FRACTURE BASED NON LINEAR MODEL FOR REINFORCED CONCRETE BEAMS

An analytical model based on the fracture properties of concrete and the nonlinear hinge model is proposed in this paper for the flexural behavior modelling of simply supported reinforced concrete beams. The model supposes the development of a single crack in the midsection of the beam within a zone called the hinge. The cross section of the beam is divided into a finite number of layered strips of concrete and a reinforcement bar. Each strip has a single freedom degree which is the elongation. Stress-strain relationships proposed in Euro code 2 were adopted for concrete strips under uniaxial compression and steel under tension. For concrete strips in tension zone three cases were studied: without softening effect, linear strain-softening behavior, and power-law strain softening behavior.

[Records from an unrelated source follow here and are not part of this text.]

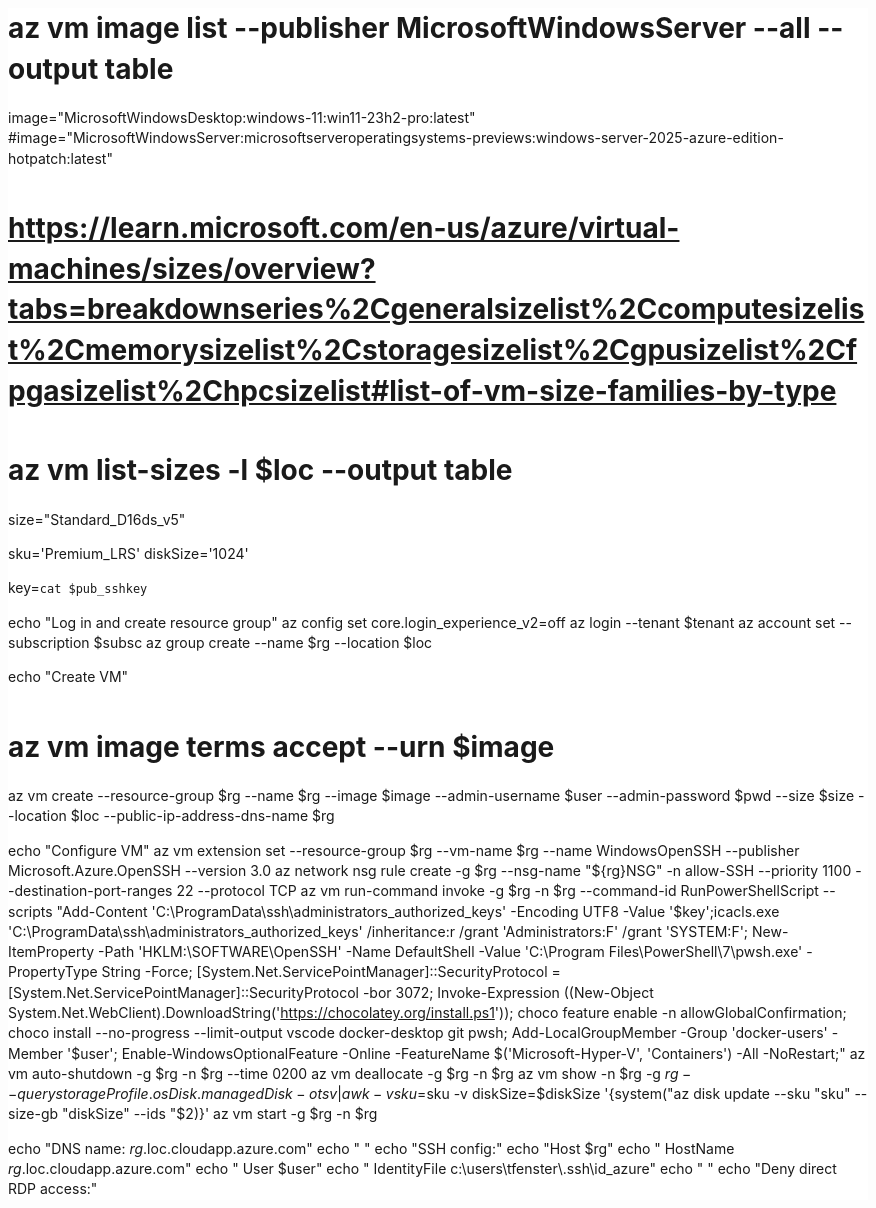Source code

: # az vm image list --publisher MicrosoftWindowsServer --all --output table
image="MicrosoftWindowsDesktop:windows-11:win11-23h2-pro:latest"
#image="MicrosoftWindowsServer:microsoftserveroperatingsystems-previews:windows-server-2025-azure-edition-hotpatch:latest"

# https://learn.microsoft.com/en-us/azure/virtual-machines/sizes/overview?tabs=breakdownseries%2Cgeneralsizelist%2Ccomputesizelist%2Cmemorysizelist%2Cstoragesizelist%2Cgpusizelist%2Cfpgasizelist%2Chpcsizelist#list-of-vm-size-families-by-type
# az vm list-sizes -l $loc --output table
size="Standard_D16ds_v5"

sku='Premium_LRS'
diskSize='1024'

key=`cat $pub_sshkey`

echo "Log in and create resource group"
az config set core.login_experience_v2=off 
az login --tenant $tenant
az account set --subscription $subsc
az group create --name $rg --location $loc

echo "Create VM"
# az vm image terms accept --urn $image
az vm create --resource-group $rg --name $rg --image $image --admin-username $user --admin-password $pwd --size $size --location $loc --public-ip-address-dns-name $rg

echo "Configure VM"
az vm extension set --resource-group $rg --vm-name $rg --name WindowsOpenSSH --publisher Microsoft.Azure.OpenSSH --version 3.0
az network nsg rule create -g $rg --nsg-name "${rg}NSG" -n allow-SSH --priority 1100 --destination-port-ranges 22 --protocol TCP
az vm run-command invoke -g $rg -n $rg --command-id RunPowerShellScript --scripts "Add-Content 'C:\ProgramData\ssh\administrators_authorized_keys' -Encoding UTF8 -Value '$key';icacls.exe 'C:\ProgramData\ssh\administrators_authorized_keys' /inheritance:r /grant 'Administrators:F' /grant 'SYSTEM:F'; New-ItemProperty -Path 'HKLM:\SOFTWARE\OpenSSH' -Name DefaultShell -Value 'C:\Program Files\PowerShell\7\pwsh.exe' -PropertyType String -Force; [System.Net.ServicePointManager]::SecurityProtocol = [System.Net.ServicePointManager]::SecurityProtocol -bor 3072; Invoke-Expression ((New-Object System.Net.WebClient).DownloadString('https://chocolatey.org/install.ps1')); choco feature enable -n allowGlobalConfirmation; choco install --no-progress --limit-output vscode docker-desktop git pwsh; Add-LocalGroupMember -Group 'docker-users' -Member '$user'; Enable-WindowsOptionalFeature -Online -FeatureName \$('Microsoft-Hyper-V', 'Containers') -All -NoRestart;"
az vm auto-shutdown -g $rg -n $rg --time 0200
az vm deallocate -g $rg -n $rg
az vm show -n $rg -g $rg --query storageProfile.osDisk.managedDisk -o tsv | awk -v sku=$sku -v diskSize=$diskSize '{system("az disk update --sku "sku" --size-gb "diskSize" --ids "$2)}'
az vm start -g $rg -n $rg

echo "DNS name: $rg.$loc.cloudapp.azure.com"
echo " "
echo "SSH config:"
echo "Host $rg"
echo "  HostName $rg.$loc.cloudapp.azure.com"
echo "  User $user"
echo "  IdentityFile c:\\users\\tfenster\\.ssh\\id_azure"
echo " "
echo "Deny direct RDP access:"

[fp]: /my-remote-ssh-development-setup-with-vs-code-part-i
[ossh]: https://www.openssh.com/
[ave]: https://learn.microsoft.com/en-us/azure/virtual-machines/extensions/features-windows
[choco]: https://chocolatey.org/
[vsc]: https://code.visualstudio.com/
[dd]: https://www.docker.com/products/docker-desktop/
[git]: https://git-scm.com/
[pwsh]: https://learn.microsoft.com/en-us/powershell/scripting/overview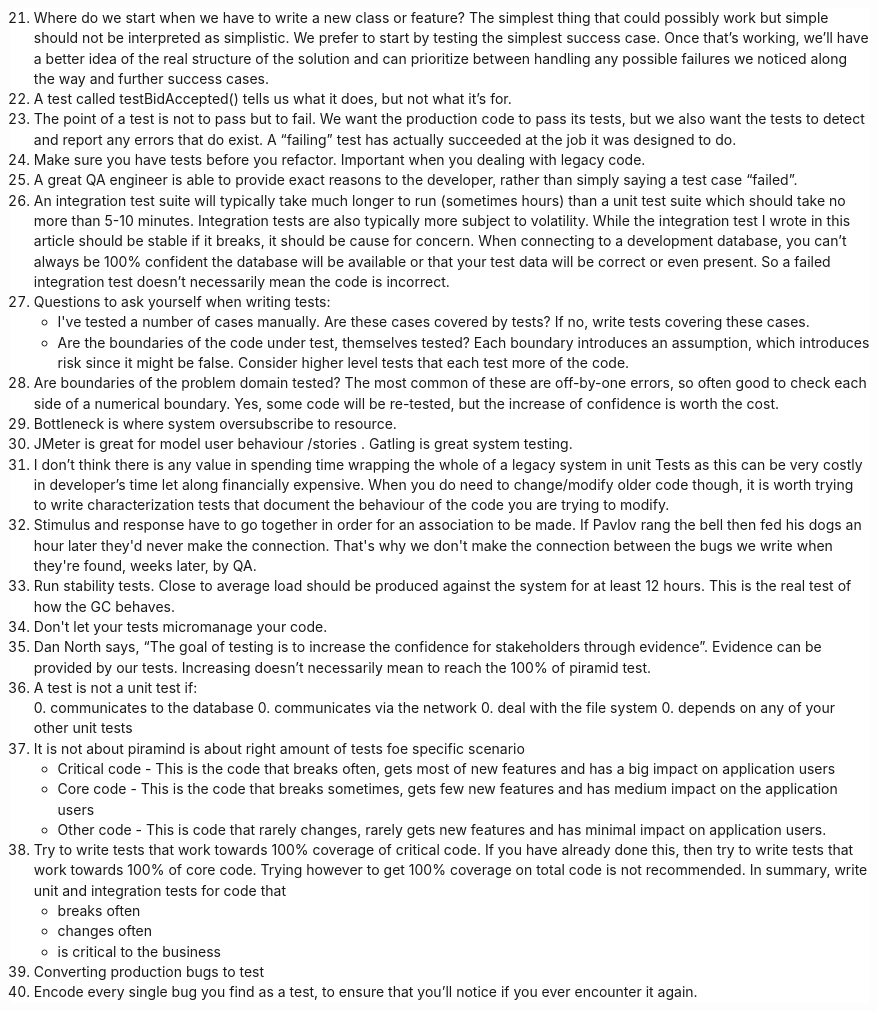 21. Where do we start when we have to write a new class or feature? The simplest thing that could possibly work but simple should not be interpreted as simplistic. We prefer to start by testing the simplest success case. Once that’s working, we’ll have a better idea of the real structure of the solution and can prioritize between handling any possible failures we noticed along the way and further success cases.
22. A test called testBidAccepted() tells us what it does, but not what it’s for. 
23. The point of a test is not to pass but to fail. We want the production code to pass its tests, but we also want the tests to detect and report any errors that do exist. A “failing” test has actually succeeded at the job it was designed to do.
24. Make sure you have tests before you refactor. Important when you dealing with legacy code.
25. A great QA engineer is able to provide exact reasons to the developer, rather than simply saying a test case “failed”.
26. An integration test suite will typically take much longer to run (sometimes hours) than a unit test suite which should take no more than 5-10 minutes. Integration tests are also typically more subject to volatility. While the integration test I wrote in this article should be stable if it breaks, it should be cause for concern. When connecting to a development database, you can’t always be 100% confident the database will be available or that your test data will be correct or even present. So a failed integration test doesn’t necessarily mean the code is incorrect.
27. Questions to ask yourself when writing tests:
    -   I've tested a number of cases manually. Are these cases covered by tests? If no, write tests covering these cases.	
    -   Are the boundaries of the code under test, themselves tested? Each boundary introduces an assumption, which introduces risk since it might be false. Consider higher level tests that each test more of the code. 
29. Are boundaries of the problem domain tested? The most common of these are off-by-one errors, so often good to check each side of a numerical boundary. Yes, some code will be re-tested, but the increase of confidence is worth the cost.
29. Bottleneck is where system oversubscribe to resource.
30. JMeter is great for model user behaviour /stories . Gatling is great system testing.
31. I don’t think there is any value in spending time wrapping the whole of a legacy system in unit  Tests as this can be very costly in developer’s time let along financially expensive. When you do need to change/modify older code though, it is worth trying to write characterization tests that document the behaviour of the code you are trying to modify. 
32. Stimulus and response have to go together in order for an association to be made. If Pavlov rang the bell then fed his dogs an hour later they'd never make the connection. That's why we don't make the connection between the bugs we write when they're found, weeks later, by QA.
33. Run stability tests. Close to average load should be produced against the system for at least 12 hours. This is the real test of how the GC behaves.
0.  Don't let your tests micromanage your code. 
0.  Dan North says, “The goal of testing is to increase the confidence for stakeholders through evidence”. Evidence can be provided by our tests. Increasing doesn’t necessarily mean to reach the 100% of piramid test. 
0. A test is not a unit test if:   
   0. communicates to the database
   0. communicates via the network
   0. deal with the file system
   0. depends on any of your other unit tests
0.  It is not about piramind is about right amount of tests foe specific scenario
    *   Critical code - This is the code that breaks often, gets most of new features and has a big impact on application users
    *   Core code - This is the code that breaks sometimes, gets few new features and has medium impact on the application users
    *   Other code - This is code that rarely changes, rarely gets new features and has minimal impact on application users.
0.  Try to write tests that work towards 100% coverage of critical code. If you have already done this, then try to write tests that work towards 100% of core code. Trying however to get 100% coverage on total code is not recommended. In summary, write unit and integration tests for code that
    *   breaks often
    *   changes often
    *   is critical to the business
0.  Converting production bugs to test
0.  Encode every single bug you find as a test, to ensure that you’ll notice if you ever encounter it again.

The proposed model gives the loaddeflection relationship, the development of the crack opening from cracking up to failure and the evolution of the crack height during loading. In order to validate the proposed model, the analytical results were compared with experimental ones of a set of beams selected from scientific references. Comparisons showed that the adequate prediction of flexural behavior requires the knowledge fracture properties with an adequate strain softening function beside basic mechanical properties of both concrete and steel. Moreover, the power law strain softening curve is the most suitable to model the experimental behavior of beams while linear softening function gives conservative results. The analytical results were supported by the results of 3D finite element analysis using ANSYS software.